Bayesian Network-Informed Conditional Random Forests for Probabilistic
Multisite Downscaling of Precipitation Occurrence
Abstract
This work presents Bayesian network-informed conditional random forests
(BNICRF), a novel multiresponse classification technique able to
downscale the joint probability distribution of precipitation occurrence
at a set of geographical locations of interest from large-scale
predictors. BNICRFs combine a Bayesian network, which provides a
description of the multisite/spatial dependence structure of the target
locations; with an ensemble of conditional random forests, which extract
the relevant information from the large-scale predictors to produce
accurate probabilistic predictions. This work extends two previous
articles that explored Bayesian networks (Legasa & Gutiérrez, 2020) and
random forests (Legasa et al., 2022) in the context of statistical
climate downscaling. Building on the experimental and validation
framework proposed in the experiment 1c of the COST action VALUE (the
largest, most exhaustive intercomparison study of statistical
downscaling methods to date) and under the perfect prognosis approach,
we thoroughly assess the performance of the proposed methodology
focusing on its capability to reproduce several multisite and
single-site statistics of the observed series. BNICRFs accurately
capture the relevant spatial relationships while keeping the same
single-site predictive performance than both single-site random forests
and a Generalized Linear Model that exhibited a good performance in
VALUE. Moreover, we compare BNICRFs against a robust multisite
methodology proposed in Chandler (2020), obtaining better predictive
capability while keeping similar spatial performance. Since the assessed
models still underestimate autocorrelation, we also propose a
straightforward extension of BNICRFs that incorporates the temporal
structure at each location of interest able to produce both temporarily
and spatially realistic precipitation occurrence fields
-------
--- Action item ---
Answer these questions from the precipitation downscaling abstract.
1. Which two components do BNICRFs combine?
2. What is described as the largest, most exhaustive intercomparison study of statistical downscaling methods to date?
3. What do the assessed models still underestimate?
The entries that come after this text are separate material and are unrelated to it.

--- Extracted data ---
-------
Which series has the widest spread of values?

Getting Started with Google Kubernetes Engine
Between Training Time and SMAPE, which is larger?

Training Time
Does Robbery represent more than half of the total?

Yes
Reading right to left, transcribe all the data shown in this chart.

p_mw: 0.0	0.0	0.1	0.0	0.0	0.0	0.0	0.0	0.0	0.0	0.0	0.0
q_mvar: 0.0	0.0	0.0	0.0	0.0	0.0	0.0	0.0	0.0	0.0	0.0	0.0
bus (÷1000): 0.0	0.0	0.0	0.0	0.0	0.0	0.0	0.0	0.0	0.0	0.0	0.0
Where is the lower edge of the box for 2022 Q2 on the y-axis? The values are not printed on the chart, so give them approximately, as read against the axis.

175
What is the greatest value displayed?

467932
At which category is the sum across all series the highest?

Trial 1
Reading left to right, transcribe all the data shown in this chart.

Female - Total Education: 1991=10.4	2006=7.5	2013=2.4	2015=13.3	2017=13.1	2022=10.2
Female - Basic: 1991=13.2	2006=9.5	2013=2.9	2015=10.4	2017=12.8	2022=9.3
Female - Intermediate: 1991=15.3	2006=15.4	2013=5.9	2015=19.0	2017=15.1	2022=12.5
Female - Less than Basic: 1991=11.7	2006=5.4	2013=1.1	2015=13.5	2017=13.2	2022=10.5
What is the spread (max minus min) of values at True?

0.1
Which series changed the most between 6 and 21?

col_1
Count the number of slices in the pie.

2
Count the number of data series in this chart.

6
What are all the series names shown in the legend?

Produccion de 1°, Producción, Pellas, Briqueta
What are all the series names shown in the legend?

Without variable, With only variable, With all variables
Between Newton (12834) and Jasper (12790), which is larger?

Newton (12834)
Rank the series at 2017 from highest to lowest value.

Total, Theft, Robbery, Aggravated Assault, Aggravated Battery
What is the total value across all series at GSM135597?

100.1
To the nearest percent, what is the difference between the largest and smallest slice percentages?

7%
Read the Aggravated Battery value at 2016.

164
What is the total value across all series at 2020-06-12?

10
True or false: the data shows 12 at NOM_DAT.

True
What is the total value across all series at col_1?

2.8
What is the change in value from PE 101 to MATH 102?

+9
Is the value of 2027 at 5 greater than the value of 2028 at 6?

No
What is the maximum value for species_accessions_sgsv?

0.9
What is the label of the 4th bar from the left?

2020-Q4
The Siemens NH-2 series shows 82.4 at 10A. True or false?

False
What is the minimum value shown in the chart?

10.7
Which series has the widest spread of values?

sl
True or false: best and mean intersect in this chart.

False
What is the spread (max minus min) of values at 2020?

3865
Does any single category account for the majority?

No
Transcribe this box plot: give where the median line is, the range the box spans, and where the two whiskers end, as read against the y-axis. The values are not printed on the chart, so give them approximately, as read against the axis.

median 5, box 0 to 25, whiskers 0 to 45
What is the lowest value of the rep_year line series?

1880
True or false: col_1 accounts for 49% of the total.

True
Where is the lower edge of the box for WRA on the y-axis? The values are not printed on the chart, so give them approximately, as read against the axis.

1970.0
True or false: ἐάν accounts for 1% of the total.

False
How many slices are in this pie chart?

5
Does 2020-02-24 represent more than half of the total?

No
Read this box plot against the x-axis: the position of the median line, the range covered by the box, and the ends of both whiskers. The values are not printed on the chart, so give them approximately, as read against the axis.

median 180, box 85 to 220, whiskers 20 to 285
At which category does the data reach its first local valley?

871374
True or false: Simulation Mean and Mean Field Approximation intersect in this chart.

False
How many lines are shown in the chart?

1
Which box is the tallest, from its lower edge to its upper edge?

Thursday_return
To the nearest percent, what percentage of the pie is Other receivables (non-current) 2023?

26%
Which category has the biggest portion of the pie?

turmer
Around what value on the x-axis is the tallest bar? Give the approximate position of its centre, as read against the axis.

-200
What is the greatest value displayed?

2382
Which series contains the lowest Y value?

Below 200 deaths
-------
--- Your solution ---
1. A Bayesian network and an ensemble of conditional random forests.
2. The COST action VALUE.
3. Autocorrelation.